TASK REQUIREMENTS:
Reproduce the material below word for word, from its first line up to and including the line that contains "v(0, -14.28) *".

=-=-=-=-=

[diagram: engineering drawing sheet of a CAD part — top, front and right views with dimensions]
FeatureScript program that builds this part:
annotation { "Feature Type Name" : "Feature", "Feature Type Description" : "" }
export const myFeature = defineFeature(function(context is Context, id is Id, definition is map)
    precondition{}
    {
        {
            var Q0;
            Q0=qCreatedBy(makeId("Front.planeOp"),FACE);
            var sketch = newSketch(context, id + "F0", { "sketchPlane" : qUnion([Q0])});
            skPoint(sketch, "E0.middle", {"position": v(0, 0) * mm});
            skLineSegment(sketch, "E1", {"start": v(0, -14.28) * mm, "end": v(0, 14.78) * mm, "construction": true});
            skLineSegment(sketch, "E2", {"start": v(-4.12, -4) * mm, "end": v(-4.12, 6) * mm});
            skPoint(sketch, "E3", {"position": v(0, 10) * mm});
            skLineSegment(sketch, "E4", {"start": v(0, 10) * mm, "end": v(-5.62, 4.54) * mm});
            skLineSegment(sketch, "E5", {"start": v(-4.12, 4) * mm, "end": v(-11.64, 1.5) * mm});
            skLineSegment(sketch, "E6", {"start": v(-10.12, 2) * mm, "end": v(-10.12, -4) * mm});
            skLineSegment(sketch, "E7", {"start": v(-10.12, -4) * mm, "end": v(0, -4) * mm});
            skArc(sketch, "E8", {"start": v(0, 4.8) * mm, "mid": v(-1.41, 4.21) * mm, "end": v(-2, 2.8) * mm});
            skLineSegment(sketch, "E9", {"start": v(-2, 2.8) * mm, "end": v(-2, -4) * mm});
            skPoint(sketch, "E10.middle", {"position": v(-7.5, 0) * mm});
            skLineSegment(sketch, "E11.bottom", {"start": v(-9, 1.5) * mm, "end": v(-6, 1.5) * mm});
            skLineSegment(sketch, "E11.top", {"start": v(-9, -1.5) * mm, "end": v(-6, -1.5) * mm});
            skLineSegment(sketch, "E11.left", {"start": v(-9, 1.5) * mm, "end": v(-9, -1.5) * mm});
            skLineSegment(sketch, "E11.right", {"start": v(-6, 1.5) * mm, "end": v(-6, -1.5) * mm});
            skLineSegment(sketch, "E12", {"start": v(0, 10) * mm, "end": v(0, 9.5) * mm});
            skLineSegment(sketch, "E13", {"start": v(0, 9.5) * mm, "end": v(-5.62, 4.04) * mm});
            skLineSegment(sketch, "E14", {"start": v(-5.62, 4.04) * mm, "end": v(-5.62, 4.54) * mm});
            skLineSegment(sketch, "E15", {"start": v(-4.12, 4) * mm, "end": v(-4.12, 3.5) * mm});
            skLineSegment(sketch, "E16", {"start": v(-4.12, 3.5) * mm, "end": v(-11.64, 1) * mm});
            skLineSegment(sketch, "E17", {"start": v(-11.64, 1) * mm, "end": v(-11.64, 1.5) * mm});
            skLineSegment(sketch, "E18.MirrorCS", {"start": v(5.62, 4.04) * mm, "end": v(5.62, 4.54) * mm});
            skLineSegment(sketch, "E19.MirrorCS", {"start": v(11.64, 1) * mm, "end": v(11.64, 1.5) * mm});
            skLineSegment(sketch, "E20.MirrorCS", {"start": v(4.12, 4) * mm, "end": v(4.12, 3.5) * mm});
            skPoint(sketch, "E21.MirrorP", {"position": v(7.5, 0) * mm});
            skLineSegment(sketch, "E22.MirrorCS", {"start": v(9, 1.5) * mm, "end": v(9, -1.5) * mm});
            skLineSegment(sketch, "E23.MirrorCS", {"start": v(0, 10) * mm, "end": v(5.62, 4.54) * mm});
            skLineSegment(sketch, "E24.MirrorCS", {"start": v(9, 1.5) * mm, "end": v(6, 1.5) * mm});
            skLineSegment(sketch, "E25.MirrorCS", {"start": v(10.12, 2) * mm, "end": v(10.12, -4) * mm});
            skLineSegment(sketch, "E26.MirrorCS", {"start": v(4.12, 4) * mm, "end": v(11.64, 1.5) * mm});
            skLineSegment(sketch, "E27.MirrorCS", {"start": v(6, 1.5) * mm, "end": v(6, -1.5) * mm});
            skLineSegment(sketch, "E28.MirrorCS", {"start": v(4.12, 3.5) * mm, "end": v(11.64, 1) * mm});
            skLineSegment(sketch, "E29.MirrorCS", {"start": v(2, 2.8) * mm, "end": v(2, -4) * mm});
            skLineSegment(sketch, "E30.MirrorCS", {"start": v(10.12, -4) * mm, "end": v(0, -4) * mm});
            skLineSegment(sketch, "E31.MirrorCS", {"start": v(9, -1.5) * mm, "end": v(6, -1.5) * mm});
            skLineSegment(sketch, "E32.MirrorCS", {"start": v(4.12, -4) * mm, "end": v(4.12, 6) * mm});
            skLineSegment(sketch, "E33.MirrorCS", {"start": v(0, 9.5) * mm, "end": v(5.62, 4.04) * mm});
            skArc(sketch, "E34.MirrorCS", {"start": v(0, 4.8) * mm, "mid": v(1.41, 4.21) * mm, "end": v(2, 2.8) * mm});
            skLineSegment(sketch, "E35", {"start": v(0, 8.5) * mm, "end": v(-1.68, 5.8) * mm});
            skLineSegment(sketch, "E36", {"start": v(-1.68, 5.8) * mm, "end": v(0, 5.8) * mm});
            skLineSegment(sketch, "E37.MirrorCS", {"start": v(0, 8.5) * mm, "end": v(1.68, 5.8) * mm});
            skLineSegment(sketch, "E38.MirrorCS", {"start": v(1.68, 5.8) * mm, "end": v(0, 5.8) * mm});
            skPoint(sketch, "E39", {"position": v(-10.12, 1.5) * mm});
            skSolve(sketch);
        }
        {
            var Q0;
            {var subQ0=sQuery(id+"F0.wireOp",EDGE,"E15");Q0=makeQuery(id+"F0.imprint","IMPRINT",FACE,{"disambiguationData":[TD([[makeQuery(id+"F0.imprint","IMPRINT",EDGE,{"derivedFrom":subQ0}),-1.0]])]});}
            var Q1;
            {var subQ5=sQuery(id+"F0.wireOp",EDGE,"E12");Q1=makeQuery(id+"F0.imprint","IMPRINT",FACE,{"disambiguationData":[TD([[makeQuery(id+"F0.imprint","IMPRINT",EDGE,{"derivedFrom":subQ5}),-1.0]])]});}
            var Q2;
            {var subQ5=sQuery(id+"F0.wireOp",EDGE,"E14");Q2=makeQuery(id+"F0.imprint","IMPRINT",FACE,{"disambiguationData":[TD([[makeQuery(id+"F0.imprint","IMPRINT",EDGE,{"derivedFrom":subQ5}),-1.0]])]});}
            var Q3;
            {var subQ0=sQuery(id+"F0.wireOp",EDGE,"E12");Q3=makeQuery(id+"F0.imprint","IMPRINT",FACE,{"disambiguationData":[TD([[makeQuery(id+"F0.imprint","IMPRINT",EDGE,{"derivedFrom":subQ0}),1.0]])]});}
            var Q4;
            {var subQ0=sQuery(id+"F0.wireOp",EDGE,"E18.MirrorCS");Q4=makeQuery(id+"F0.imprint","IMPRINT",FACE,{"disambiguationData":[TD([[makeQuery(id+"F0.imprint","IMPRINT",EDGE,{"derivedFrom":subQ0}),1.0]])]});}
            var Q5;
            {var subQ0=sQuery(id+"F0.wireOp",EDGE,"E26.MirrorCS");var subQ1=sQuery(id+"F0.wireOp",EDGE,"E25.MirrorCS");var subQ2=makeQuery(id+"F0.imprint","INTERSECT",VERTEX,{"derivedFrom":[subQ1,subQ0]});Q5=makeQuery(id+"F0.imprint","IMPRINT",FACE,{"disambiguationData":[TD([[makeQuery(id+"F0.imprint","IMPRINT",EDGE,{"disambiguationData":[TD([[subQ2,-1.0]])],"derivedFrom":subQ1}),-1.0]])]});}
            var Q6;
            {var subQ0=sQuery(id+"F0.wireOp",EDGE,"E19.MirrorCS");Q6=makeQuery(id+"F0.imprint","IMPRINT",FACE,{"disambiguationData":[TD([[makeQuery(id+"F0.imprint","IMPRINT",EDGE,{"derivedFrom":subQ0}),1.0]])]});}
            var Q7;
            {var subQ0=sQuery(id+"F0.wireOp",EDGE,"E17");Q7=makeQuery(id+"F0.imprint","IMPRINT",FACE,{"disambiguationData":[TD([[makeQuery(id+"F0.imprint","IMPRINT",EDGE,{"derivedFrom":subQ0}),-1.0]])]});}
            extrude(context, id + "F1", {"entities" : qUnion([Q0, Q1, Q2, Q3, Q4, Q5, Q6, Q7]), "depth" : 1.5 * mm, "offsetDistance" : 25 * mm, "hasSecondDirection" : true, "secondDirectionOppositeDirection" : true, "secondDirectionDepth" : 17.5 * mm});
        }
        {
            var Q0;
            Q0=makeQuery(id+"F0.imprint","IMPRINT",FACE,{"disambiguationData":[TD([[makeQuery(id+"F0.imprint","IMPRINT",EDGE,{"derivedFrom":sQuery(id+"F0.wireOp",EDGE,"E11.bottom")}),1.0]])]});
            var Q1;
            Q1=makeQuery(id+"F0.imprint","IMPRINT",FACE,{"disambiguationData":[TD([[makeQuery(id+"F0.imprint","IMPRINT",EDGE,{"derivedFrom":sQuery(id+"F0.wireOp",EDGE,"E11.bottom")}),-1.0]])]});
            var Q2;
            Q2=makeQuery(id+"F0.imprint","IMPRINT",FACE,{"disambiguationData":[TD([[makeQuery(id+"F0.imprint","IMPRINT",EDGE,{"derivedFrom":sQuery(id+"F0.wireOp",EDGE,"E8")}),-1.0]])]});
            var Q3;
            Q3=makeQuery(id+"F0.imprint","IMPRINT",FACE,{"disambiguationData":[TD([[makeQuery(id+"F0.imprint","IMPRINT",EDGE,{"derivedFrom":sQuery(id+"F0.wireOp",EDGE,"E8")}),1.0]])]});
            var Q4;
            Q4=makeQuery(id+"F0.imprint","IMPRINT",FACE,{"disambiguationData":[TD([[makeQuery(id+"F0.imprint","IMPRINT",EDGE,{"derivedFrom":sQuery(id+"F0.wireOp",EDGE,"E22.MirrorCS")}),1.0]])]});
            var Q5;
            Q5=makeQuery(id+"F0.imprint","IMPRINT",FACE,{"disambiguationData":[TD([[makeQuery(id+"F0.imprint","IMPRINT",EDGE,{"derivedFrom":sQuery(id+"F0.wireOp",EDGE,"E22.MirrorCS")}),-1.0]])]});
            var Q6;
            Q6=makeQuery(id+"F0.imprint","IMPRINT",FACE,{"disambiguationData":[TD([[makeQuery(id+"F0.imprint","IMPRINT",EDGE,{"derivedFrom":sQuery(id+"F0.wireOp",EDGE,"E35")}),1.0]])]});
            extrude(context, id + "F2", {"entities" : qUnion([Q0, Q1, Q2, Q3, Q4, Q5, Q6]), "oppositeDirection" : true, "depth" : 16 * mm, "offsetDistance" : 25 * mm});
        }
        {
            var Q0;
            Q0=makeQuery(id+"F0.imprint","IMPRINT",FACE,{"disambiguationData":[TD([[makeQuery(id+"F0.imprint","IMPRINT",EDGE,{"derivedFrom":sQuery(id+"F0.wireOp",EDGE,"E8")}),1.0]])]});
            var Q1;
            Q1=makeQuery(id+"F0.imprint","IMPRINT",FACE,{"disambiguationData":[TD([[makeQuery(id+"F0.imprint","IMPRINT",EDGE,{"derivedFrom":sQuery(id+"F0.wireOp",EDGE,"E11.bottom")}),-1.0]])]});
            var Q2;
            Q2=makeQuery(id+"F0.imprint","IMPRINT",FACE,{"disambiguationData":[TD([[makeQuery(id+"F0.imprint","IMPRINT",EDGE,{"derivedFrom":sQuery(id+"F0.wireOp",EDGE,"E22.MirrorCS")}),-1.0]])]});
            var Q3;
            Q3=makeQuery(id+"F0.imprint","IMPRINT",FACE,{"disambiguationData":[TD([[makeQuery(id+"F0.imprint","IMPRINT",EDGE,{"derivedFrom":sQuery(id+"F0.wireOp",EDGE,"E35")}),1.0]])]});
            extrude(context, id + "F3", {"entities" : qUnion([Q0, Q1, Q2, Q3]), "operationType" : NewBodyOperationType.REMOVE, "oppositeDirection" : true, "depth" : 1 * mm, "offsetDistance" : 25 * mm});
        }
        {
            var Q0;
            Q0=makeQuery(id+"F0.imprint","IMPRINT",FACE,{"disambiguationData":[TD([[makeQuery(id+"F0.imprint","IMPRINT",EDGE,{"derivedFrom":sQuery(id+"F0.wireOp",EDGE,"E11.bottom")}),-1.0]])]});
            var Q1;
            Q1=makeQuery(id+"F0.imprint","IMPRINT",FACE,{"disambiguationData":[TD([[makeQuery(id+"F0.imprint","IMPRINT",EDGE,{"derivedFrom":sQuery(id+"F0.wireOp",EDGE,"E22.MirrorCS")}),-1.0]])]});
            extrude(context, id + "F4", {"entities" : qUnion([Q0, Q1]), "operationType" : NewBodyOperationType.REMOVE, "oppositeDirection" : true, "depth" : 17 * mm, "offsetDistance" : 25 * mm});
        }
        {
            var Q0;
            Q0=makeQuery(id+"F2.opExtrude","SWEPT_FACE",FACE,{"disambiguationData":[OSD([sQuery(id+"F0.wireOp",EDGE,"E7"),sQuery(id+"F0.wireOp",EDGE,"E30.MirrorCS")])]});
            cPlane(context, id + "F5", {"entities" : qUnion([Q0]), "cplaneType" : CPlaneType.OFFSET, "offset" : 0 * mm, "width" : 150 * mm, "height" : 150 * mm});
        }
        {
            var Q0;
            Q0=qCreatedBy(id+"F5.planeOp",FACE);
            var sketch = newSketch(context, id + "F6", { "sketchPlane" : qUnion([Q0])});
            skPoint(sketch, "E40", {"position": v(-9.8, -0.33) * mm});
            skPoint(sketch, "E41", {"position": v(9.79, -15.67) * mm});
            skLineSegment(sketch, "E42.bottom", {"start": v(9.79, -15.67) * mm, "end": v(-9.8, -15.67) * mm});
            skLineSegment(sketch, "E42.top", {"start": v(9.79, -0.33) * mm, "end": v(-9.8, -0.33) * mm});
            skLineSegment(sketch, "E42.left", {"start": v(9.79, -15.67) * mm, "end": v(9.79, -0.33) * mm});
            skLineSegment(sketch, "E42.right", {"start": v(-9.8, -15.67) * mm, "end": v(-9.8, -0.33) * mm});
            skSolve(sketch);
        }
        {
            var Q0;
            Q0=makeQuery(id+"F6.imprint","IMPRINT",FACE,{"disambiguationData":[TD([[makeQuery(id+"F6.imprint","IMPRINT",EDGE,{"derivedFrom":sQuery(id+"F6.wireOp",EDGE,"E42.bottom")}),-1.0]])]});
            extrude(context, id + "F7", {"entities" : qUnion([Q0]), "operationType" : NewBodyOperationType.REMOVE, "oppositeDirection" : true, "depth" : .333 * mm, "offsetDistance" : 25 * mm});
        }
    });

=-=-=-=-=

CORRECT RESULT:
[diagram: engineering drawing sheet of a CAD part — top, front and right views with dimensions]
FeatureScript program that builds this part:
annotation { "Feature Type Name" : "Feature", "Feature Type Description" : "" }
export const myFeature = defineFeature(function(context is Context, id is Id, definition is map)
    precondition{}
    {
        {
            var Q0;
            Q0=qCreatedBy(makeId("Front.planeOp"),FACE);
            var sketch = newSketch(context, id + "F0", { "sketchPlane" : qUnion([Q0])});
            skPoint(sketch, "E0.middle", {"position": v(0, 0) * mm});
            skLineSegment(sketch, "E1", {"start": v(0, -14.28) * mm, "end": v(0, 14.78) * mm, "construction": true});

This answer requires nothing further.